Whether incubator or permanent home, these centers provide startup companies with business essentials that might otherwise not be among the talents of a typical university research scientist.

Knowing the importance of a business plan, an early supply of cash and a mentoring relationship with successful businesspeople aren’t necessarily things that come instinctively to college professors, says Jim Flowers, director of Virginia Tech’s KnowledgeWorks program. His program’s 45,000-square-foot facility opened this month. “There’s nothing in business that’s rocket science,” Flowers says, noting that the expertise of many researchers is science, not business.

Robert Porter, program development manager at Virginia Tech, notes that Tech’s incubator efforts are broad and varied. They include Tech’s involvement in the Institute for Advanced Learning and Research in Danville, an effort to position that region as a desirable location for companies spawned by university research.

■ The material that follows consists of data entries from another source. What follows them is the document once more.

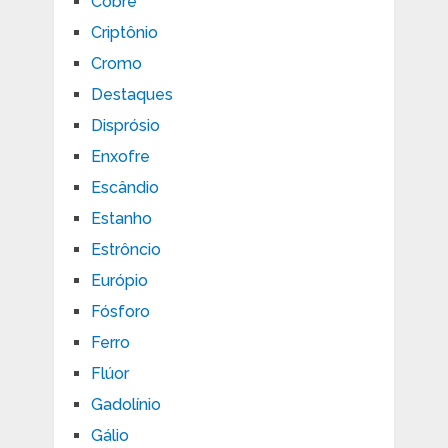
Cobre
Criptônio
Cromo
Destaques
Disprósio
Enxofre
Escândio
Estanho
Estrôncio
Európio
Fósforo
Ferro
Flúor
Gadolínio
Gálio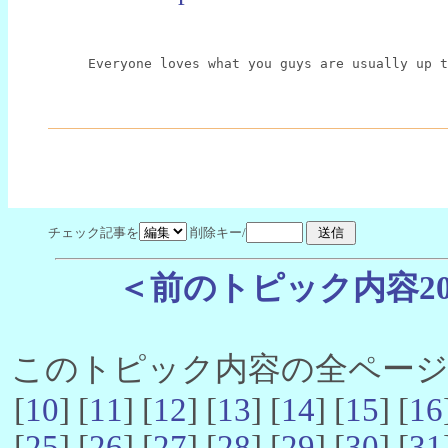
Everyone loves what you guys are usually up t
チェック記事を
削除キー/
＜前のトピック内容2
このトピック内容の全ページ数 
[
10
] [
11
] [
12
] [
13
] [
14
] [
15
] [
16
[
25
] [
26
] [
27
] [
28
] [
29
] [
30
] [
31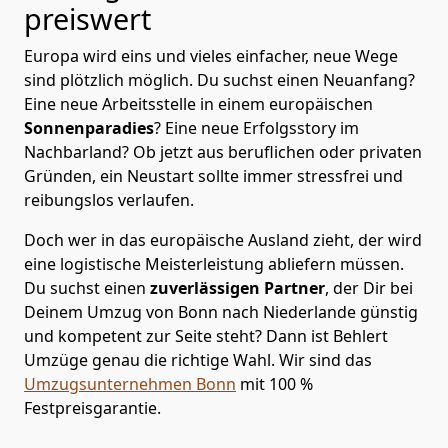
preiswert
Europa wird eins und vieles einfacher, neue Wege
sind plötzlich möglich. Du suchst einen Neuanfang?
Eine neue Arbeitsstelle in einem europäischen
Sonnenparadies
? Eine neue Erfolgsstory im
Nachbarland? Ob jetzt aus beruflichen oder privaten
Gründen, ein Neustart sollte immer stressfrei und
reibungslos verlaufen.
Doch wer in das europäische Ausland zieht, der wird
eine logistische Meisterleistung abliefern müssen.
Du suchst einen
zuverlässigen Partner
, der Dir bei
Deinem Umzug von Bonn nach Niederlande günstig
und kompetent zur Seite steht? Dann ist
Behlert
Umzüge
genau die richtige Wahl. Wir sind das
Umzugsunternehmen Bonn
mit 100 %
Festpreisgarantie.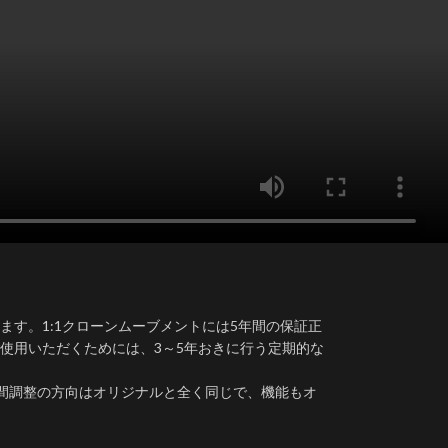
す。1:1クローンムーブメントには5年間の保証正
使用いただくためには、3～5年おきに行う定期的な
き)時間調整の方向はオリジナルと全く同じで、機能もオ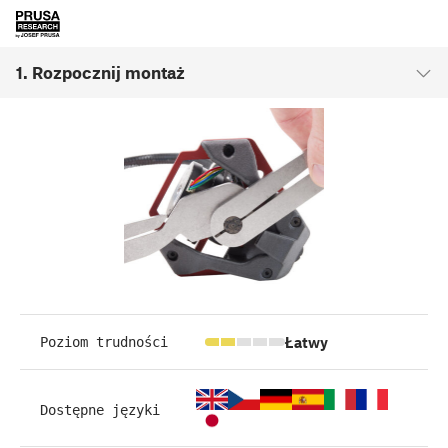
1. Rozpocznij montaż
Łatwy
Poziom trudności
Dostępne języki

Smaller endeavors are equally important, says Bio-Track’s Licata. He believes that even the creation of a few jobs through technology transfer is a step in the right direction. “We’re not looking for a home run, what we’re looking for is a lot of base hits,” says Licata, who envisions a day when Richmond’s cigarette manufacturing infrastructure might be used to make Virginia a powerhouse in the manufacture of medical devices.

Meanwhile, his much smaller-scale tourniquet idea is likely to be a pretty solid base hit, since he has been careful to partner with a local firm to manufacture his product. “This particular invention, if we create five jobs that would be great – 10 would be better,” Licata says. “You’ve got to start small.”